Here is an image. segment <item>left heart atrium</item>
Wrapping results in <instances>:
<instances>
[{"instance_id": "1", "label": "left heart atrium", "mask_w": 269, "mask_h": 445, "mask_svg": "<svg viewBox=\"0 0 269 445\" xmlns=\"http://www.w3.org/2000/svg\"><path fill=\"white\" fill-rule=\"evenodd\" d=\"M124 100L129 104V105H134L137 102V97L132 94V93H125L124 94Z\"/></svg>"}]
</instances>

• _Task prompt_
Write out the lines above as a numbered list, leaving out any blank lines.

• _Expected answer_
1. Here is an image. segment <item>left heart atrium</item>
2. Wrapping results in <instances>:
3. <instances>
4. [{"instance_id": "1", "label": "left heart atrium", "mask_w": 269, "mask_h": 445, "mask_svg": "<svg viewBox=\"0 0 269 445\" xmlns=\"http://www.w3.org/2000/svg\"><path fill=\"white\" fill-rule=\"evenodd\" d=\"M124 100L129 104V105H134L137 102V97L132 94V93H125L124 94Z\"/></svg>"}]
5. </instances>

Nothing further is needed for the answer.